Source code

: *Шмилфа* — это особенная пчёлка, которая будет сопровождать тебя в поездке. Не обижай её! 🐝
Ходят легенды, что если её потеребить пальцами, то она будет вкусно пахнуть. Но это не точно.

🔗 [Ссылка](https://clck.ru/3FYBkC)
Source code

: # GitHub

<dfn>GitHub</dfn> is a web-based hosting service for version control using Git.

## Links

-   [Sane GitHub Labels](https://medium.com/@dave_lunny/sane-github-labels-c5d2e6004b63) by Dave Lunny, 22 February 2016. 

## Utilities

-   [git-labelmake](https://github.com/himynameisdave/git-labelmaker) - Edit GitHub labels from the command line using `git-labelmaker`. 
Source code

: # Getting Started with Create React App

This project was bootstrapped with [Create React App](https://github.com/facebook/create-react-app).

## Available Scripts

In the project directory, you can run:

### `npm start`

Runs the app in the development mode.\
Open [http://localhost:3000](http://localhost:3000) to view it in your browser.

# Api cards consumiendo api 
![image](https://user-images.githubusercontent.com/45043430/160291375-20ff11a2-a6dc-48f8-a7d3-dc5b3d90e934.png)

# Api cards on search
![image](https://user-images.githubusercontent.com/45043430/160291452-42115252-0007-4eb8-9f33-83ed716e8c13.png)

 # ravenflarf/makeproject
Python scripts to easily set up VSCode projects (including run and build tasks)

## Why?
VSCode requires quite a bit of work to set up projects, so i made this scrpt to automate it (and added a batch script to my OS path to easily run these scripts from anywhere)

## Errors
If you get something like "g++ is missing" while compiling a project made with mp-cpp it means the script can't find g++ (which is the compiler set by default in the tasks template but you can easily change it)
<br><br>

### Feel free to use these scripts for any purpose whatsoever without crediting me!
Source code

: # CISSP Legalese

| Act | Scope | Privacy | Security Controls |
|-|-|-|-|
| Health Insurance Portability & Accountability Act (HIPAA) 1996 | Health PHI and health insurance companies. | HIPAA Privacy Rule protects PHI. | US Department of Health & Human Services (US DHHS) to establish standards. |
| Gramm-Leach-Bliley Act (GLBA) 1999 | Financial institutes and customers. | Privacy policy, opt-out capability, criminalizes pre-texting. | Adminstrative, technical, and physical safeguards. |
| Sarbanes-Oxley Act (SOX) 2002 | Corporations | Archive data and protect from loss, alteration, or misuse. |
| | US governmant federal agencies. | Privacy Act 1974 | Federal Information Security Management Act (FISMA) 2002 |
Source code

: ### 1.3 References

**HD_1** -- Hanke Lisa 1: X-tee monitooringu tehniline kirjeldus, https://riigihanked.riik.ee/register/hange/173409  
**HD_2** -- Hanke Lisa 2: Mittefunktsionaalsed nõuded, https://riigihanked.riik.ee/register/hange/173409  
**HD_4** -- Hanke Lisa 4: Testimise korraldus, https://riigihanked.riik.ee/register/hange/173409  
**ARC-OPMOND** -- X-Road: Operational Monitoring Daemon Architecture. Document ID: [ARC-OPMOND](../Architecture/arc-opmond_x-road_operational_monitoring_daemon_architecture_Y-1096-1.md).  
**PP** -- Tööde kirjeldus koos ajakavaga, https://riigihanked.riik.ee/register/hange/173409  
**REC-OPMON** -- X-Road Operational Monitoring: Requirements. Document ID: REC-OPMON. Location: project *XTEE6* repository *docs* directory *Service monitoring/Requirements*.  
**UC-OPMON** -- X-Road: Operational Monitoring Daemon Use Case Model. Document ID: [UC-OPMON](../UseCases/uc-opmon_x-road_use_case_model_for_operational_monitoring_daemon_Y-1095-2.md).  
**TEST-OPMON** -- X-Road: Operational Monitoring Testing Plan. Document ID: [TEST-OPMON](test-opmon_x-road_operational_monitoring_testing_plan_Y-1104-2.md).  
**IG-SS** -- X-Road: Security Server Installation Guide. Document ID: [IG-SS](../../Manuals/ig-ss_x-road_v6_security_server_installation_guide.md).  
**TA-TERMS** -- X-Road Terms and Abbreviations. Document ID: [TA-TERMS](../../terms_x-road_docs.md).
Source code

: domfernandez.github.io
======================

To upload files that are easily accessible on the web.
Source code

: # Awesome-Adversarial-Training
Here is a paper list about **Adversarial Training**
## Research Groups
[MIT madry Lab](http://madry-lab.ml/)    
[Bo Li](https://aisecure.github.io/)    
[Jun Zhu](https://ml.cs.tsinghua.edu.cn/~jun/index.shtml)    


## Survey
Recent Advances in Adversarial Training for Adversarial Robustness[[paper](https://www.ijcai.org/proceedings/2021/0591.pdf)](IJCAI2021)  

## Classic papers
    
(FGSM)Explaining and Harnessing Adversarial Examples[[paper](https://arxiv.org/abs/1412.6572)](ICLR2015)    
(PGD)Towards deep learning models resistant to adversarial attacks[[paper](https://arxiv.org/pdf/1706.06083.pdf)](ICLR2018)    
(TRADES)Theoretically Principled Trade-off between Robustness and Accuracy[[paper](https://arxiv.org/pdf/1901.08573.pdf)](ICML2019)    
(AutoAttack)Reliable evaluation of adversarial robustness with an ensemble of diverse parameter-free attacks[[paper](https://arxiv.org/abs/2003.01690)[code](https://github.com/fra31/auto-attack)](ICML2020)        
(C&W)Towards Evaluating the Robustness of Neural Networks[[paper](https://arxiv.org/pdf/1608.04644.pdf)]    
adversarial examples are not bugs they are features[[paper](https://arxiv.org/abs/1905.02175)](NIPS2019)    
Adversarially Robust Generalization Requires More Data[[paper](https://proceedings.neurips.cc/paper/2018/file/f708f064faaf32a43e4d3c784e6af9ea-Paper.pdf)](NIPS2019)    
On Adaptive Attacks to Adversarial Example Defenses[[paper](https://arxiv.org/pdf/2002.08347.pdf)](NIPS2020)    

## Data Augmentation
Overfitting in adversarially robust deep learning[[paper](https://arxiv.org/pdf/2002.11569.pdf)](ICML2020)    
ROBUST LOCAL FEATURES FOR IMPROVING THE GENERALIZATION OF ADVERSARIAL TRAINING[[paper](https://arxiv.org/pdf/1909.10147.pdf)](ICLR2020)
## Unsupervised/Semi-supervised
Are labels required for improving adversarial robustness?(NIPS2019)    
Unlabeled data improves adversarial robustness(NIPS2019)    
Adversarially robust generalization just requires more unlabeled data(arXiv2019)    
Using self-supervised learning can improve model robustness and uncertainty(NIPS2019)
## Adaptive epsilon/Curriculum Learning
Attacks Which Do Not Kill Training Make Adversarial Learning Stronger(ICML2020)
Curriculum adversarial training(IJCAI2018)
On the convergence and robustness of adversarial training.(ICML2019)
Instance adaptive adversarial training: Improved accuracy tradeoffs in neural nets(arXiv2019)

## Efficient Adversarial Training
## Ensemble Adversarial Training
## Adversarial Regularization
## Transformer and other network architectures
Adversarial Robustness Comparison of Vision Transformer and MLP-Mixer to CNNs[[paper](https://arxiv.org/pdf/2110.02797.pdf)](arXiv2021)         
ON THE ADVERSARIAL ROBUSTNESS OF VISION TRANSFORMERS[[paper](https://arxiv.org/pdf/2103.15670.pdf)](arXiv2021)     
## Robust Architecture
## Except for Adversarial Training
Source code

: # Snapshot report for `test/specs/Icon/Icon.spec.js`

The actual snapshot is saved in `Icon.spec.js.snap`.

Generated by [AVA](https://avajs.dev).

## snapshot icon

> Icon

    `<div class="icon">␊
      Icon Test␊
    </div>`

========================================================================

> **WHAT IS NEEDED**
Without any alteration, retype all of the material above.

> **RESPONSE AREA**
Source code

: *Шмилфа* — это особенная пчёлка, которая будет сопровождать тебя в поездке. Не обижай её! 🐝
Ходят легенды, что если её потеребить пальцами, то она будет вкусно пахнуть. Но это не точно.

🔗 [Ссылка](https://clck.ru/3FYBkC)
Source code

: # GitHub

<dfn>GitHub</dfn> is a web-based hosting service for version control using Git.

## Links

-   [Sane GitHub Labels](https://medium.com/@dave_lunny/sane-github-labels-c5d2e6004b63) by Dave Lunny, 22 February 2016. 

## Utilities

-   [git-labelmake](https://github.com/himynameisdave/git-labelmaker) - Edit GitHub labels from the command line using `git-labelmaker`. 
Source code

: # Getting Started with Create React App

This project was bootstrapped with [Create React App](https://github.com/facebook/create-react-app).

## Available Scripts

In the project directory, you can run:

### `npm start`

Runs the app in the development mode.\
Open [http://localhost:3000](http://localhost:3000) to view it in your browser.

# Api cards consumiendo api 
![image](https://user-images.githubusercontent.com/45043430/160291375-20ff11a2-a6dc-48f8-a7d3-dc5b3d90e934.png)

# Api cards on search
![image](https://user-images.githubusercontent.com/45043430/160291452-42115252-0007-4eb8-9f33-83ed716e8c13.png)

 # ravenflarf/makeproject
Python scripts to easily set up VSCode projects (including run and build tasks)

## Why?
VSCode requires quite a bit of work to set up projects, so i made this scrpt to automate it (and added a batch script to my OS path to easily run these scripts from anywhere)

## Errors
If you get something like "g++ is missing" while compiling a project made with mp-cpp it means the script can't find g++ (which is the compiler set by default in the tasks template but you can easily change it)
<br><br>

### Feel free to use these scripts for any purpose whatsoever without crediting me!
Source code

: # CISSP Legalese

| Act | Scope | Privacy | Security Controls |
|-|-|-|-|
| Health Insurance Portability & Accountability Act (HIPAA) 1996 | Health PHI and health insurance companies. | HIPAA Privacy Rule protects PHI. | US Department of Health & Human Services (US DHHS) to establish standards. |
| Gramm-Leach-Bliley Act (GLBA) 1999 | Financial institutes and customers. | Privacy policy, opt-out capability, criminalizes pre-texting. | Adminstrative, technical, and physical safeguards. |
| Sarbanes-Oxley Act (SOX) 2002 | Corporations | Archive data and protect from loss, alteration, or misuse. |
| | US governmant federal agencies. | Privacy Act 1974 | Federal Information Security Management Act (FISMA) 2002 |
Source code

: ### 1.3 References

**HD_1** -- Hanke Lisa 1: X-tee monitooringu tehniline kirjeldus, https://riigihanked.riik.ee/register/hange/173409  
**HD_2** -- Hanke Lisa 2: Mittefunktsionaalsed nõuded, https://riigihanked.riik.ee/register/hange/173409  
**HD_4** -- Hanke Lisa 4: Testimise korraldus, https://riigihanked.riik.ee/register/hange/173409  
**ARC-OPMOND** -- X-Road: Operational Monitoring Daemon Architecture. Document ID: [ARC-OPMOND](../Architecture/arc-opmond_x-road_operational_monitoring_daemon_architecture_Y-1096-1.md).  
**PP** -- Tööde kirjeldus koos ajakavaga, https://riigihanked.riik.ee/register/hange/173409  
**REC-OPMON** -- X-Road Operational Monitoring: Requirements. Document ID: REC-OPMON. Location: project *XTEE6* repository *docs* directory *Service monitoring/Requirements*.  
**UC-OPMON** -- X-Road: Operational Monitoring Daemon Use Case Model. Document ID: [UC-OPMON](../UseCases/uc-opmon_x-road_use_case_model_for_operational_monitoring_daemon_Y-1095-2.md).  
**TEST-OPMON** -- X-Road: Operational Monitoring Testing Plan. Document ID: [TEST-OPMON](test-opmon_x-road_operational_monitoring_testing_plan_Y-1104-2.md).  
**IG-SS** -- X-Road: Security Server Installation Guide. Document ID: [IG-SS](../../Manuals/ig-ss_x-road_v6_security_server_installation_guide.md).  
**TA-TERMS** -- X-Road Terms and Abbreviations. Document ID: [TA-TERMS](../../terms_x-road_docs.md).
Source code

: domfernandez.github.io
======================

To upload files that are easily accessible on the web.
Source code

: # Awesome-Adversarial-Training
Here is a paper list about **Adversarial Training**
## Research Groups
[MIT madry Lab](http://madry-lab.ml/)    
[Bo Li](https://aisecure.github.io/)    
[Jun Zhu](https://ml.cs.tsinghua.edu.cn/~jun/index.shtml)    


## Survey
Recent Advances in Adversarial Training for Adversarial Robustness[[paper](https://www.ijcai.org/proceedings/2021/0591.pdf)](IJCAI2021)  

## Classic papers
    
(FGSM)Explaining and Harnessing Adversarial Examples[[paper](https://arxiv.org/abs/1412.6572)](ICLR2015)    
(PGD)Towards deep learning models resistant to adversarial attacks[[paper](https://arxiv.org/pdf/1706.06083.pdf)](ICLR2018)    
(TRADES)Theoretically Principled Trade-off between Robustness and Accuracy[[paper](https://arxiv.org/pdf/1901.08573.pdf)](ICML2019)    
(AutoAttack)Reliable evaluation of adversarial robustness with an ensemble of diverse parameter-free attacks[[paper](https://arxiv.org/abs/2003.01690)[code](https://github.com/fra31/auto-attack)](ICML2020)        
(C&W)Towards Evaluating the Robustness of Neural Networks[[paper](https://arxiv.org/pdf/1608.04644.pdf)]    
adversarial examples are not bugs they are features[[paper](https://arxiv.org/abs/1905.02175)](NIPS2019)    
Adversarially Robust Generalization Requires More Data[[paper](https://proceedings.neurips.cc/paper/2018/file/f708f064faaf32a43e4d3c784e6af9ea-Paper.pdf)](NIPS2019)    
On Adaptive Attacks to Adversarial Example Defenses[[paper](https://arxiv.org/pdf/2002.08347.pdf)](NIPS2020)    

## Data Augmentation
Overfitting in adversarially robust deep learning[[paper](https://arxiv.org/pdf/2002.11569.pdf)](ICML2020)    
ROBUST LOCAL FEATURES FOR IMPROVING THE GENERALIZATION OF ADVERSARIAL TRAINING[[paper](https://arxiv.org/pdf/1909.10147.pdf)](ICLR2020)
## Unsupervised/Semi-supervised
Are labels required for improving adversarial robustness?(NIPS2019)    
Unlabeled data improves adversarial robustness(NIPS2019)    
Adversarially robust generalization just requires more unlabeled data(arXiv2019)    
Using self-supervised learning can improve model robustness and uncertainty(NIPS2019)
## Adaptive epsilon/Curriculum Learning
Attacks Which Do Not Kill Training Make Adversarial Learning Stronger(ICML2020)
Curriculum adversarial training(IJCAI2018)
On the convergence and robustness of adversarial training.(ICML2019)
Instance adaptive adversarial training: Improved accuracy tradeoffs in neural nets(arXiv2019)

## Efficient Adversarial Training
## Ensemble Adversarial Training
## Adversarial Regularization
## Transformer and other network architectures
Adversarial Robustness Comparison of Vision Transformer and MLP-Mixer to CNNs[[paper](https://arxiv.org/pdf/2110.02797.pdf)](arXiv2021)         
ON THE ADVERSARIAL ROBUSTNESS OF VISION TRANSFORMERS[[paper](https://arxiv.org/pdf/2103.15670.pdf)](arXiv2021)     
## Robust Architecture
## Except for Adversarial Training
Source code

: # Snapshot report for `test/specs/Icon/Icon.spec.js`

The actual snapshot is saved in `Icon.spec.js.snap`.

Generated by [AVA](https://avajs.dev).

## snapshot icon

> Icon

    `<div class="icon">␊
      Icon Test␊
    </div>`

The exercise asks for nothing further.